All these introduced changes have made the Estonian CIT – which turned out to be a kind of legislative failure in the first year of the legislation (2021) – definitely gain in popularity. According to the latest data the Ministry of Finance has recently boasted about, the number of taxpayers using this taxation model has increased to approximately 7,000. Undoubtedly, therefore, the changes introduced in 2022 turned out to be appropriate, reasonable and, in practice, they allowed this form of taxation to be used by many taxpayers. In this context, the changes that have just been enacted, which are to come into effect as of 1 January 2023, should in principle be assessed positively too. In the vast majority of cases, they eliminate interpretation doubts that have arisen on the grounds of the regulations currently in force, address the risk of uncertainty in the application of the law and, as such, should contribute to even greater popularity of this form of taxation. 

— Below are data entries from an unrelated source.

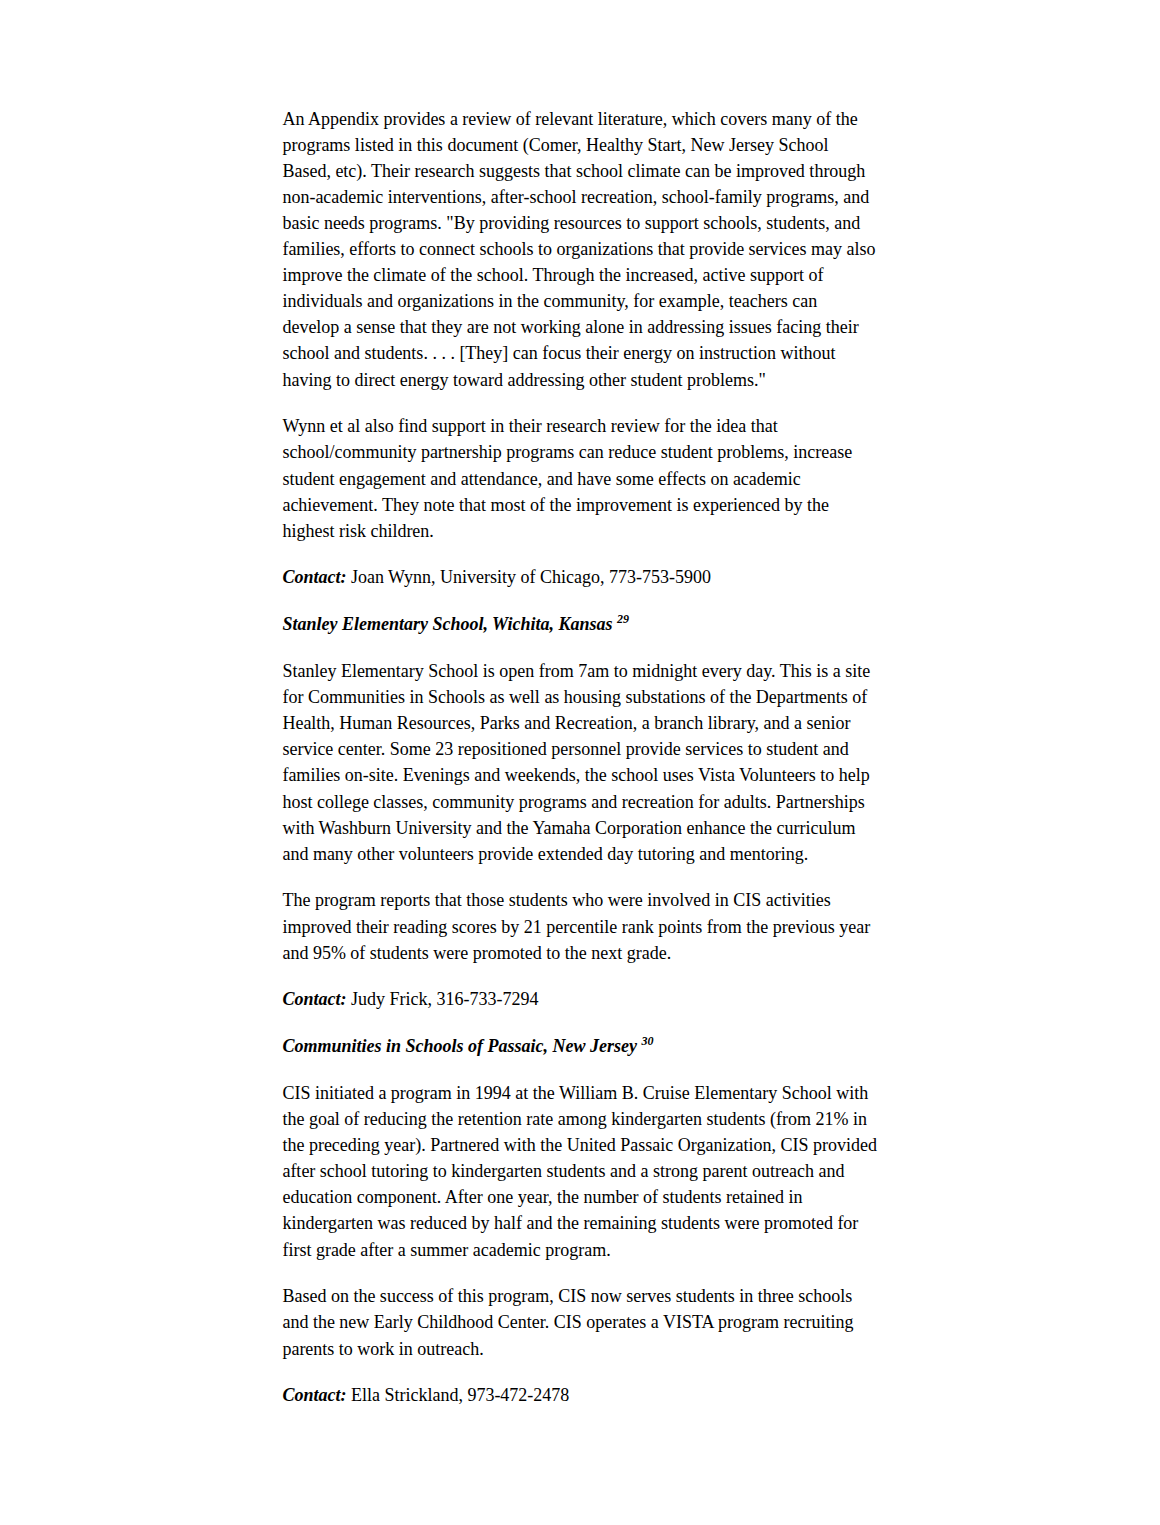An Appendix provides a review of relevant literature, which covers many of the programs listed in this document (Comer, Healthy Start, New Jersey School Based, etc). Their research suggests that school climate can be improved through non-academic interventions, after-school recreation, school-family programs, and basic needs programs. "By providing resources to support schools, students, and families, efforts to connect schools to organizations that provide services may also improve the climate of the school. Through the increased, active support of individuals and organizations in the community, for example, teachers can develop a sense that they are not working alone in addressing issues facing their school and students. . . . [They] can focus their energy on instruction without having to direct energy toward addressing other student problems."
Wynn et al also find support in their research review for the idea that school/community partnership programs can reduce student problems, increase student engagement and attendance, and have some effects on academic achievement. They note that most of the improvement is experienced by the highest risk children.
Contact: Joan Wynn, University of Chicago, 773-753-5900
Stanley Elementary School, Wichita, Kansas 29
Stanley Elementary School is open from 7am to midnight every day. This is a site for Communities in Schools as well as housing substations of the Departments of Health, Human Resources, Parks and Recreation, a branch library, and a senior service center. Some 23 repositioned personnel provide services to student and families on-site. Evenings and weekends, the school uses Vista Volunteers to help host college classes, community programs and recreation for adults. Partnerships with Washburn University and the Yamaha Corporation enhance the curriculum and many other volunteers provide extended day tutoring and mentoring.
The program reports that those students who were involved in CIS activities improved their reading scores by 21 percentile rank points from the previous year and 95% of students were promoted to the next grade.
Contact: Judy Frick, 316-733-7294
Communities in Schools of Passaic, New Jersey 30
CIS initiated a program in 1994 at the William B. Cruise Elementary School with the goal of reducing the retention rate among kindergarten students (from 21% in the preceding year). Partnered with the United Passaic Organization, CIS provided after school tutoring to kindergarten students and a strong parent outreach and education component. After one year, the number of students retained in kindergarten was reduced by half and the remaining students were promoted for first grade after a summer academic program.
Based on the success of this program, CIS now serves students in three schools and the new Early Childhood Center. CIS operates a VISTA program recruiting parents to work in outreach.
Contact: Ella Strickland, 973-472-2478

Postulates for further changes

Thus, while positively evaluating the changes made in the last year, one should at the same time express the expectation that this is not the end of the process of “fixing” the regulations on Estonian CIT and activities aimed at enabling an even larger group of taxpayers to apply this form of taxation, as well as increasing legal security related to its application. There are still areas that either require some modifications or, even if there is no absolute need for such changes, it would be worth considering them as factors to further increase the popularity of this form of taxation.

The regulations which, despite the changes already made, will probably still cause many doubts and bring more harm than good (not only from the perspective of taxpayers, but also of the State Treasury), are primarily the regulations on ‘hidden profits’. Without questioning, in principle, the need for certain regulations in this area, there is, unfortunately, little doubt that the current provisions – in particular the general part of the definition of ‘hidden profits’ – are extremely difficult to apply and their interpretation causes huge doubts and problems for taxpayers and probably also for the tax authorities. This is also confirmed by the emerging, although still relatively few, rulings/advance tax ruling in this respect.

Other regulations causing numerous doubts include those concerning the so-called taxation on transformation. The amendments that have just been passed address one doubt (concerning the deadline for payment of the tax on this account), but do not touch in any way on the not very precise provisions establishing the prerequisites for taxation.

When thinking of a change that could, in turn, probably make a fundamental contribution to increasing the popularity of Estonian CIT, one should point to the regulations concerning the requirement of the so-called simple shareholding structure – i.e. the provisions relating both to the prohibition of owning subsidiaries by an Estonian CIT taxpayer and to the provisions excluding the possibility of choosing this form of taxation by companies/partnerships whose shareholder/partner are not exclusively natural persons. It seems that, after more than 1.5 years of legislation, this particular condition appears to be too restrictive, artificially limiting the possibility for many taxpayers to apply the Estonian CIT. Understanding some of the assumptions behind the introduction of this type of regulation (limiting the possibility of using this form of taxation by large international capital groups), it seems that there is room for reasonable modifications of these regulations, which will certainly translate positively into the number of taxpayers taking advantage of the Estonian CIT.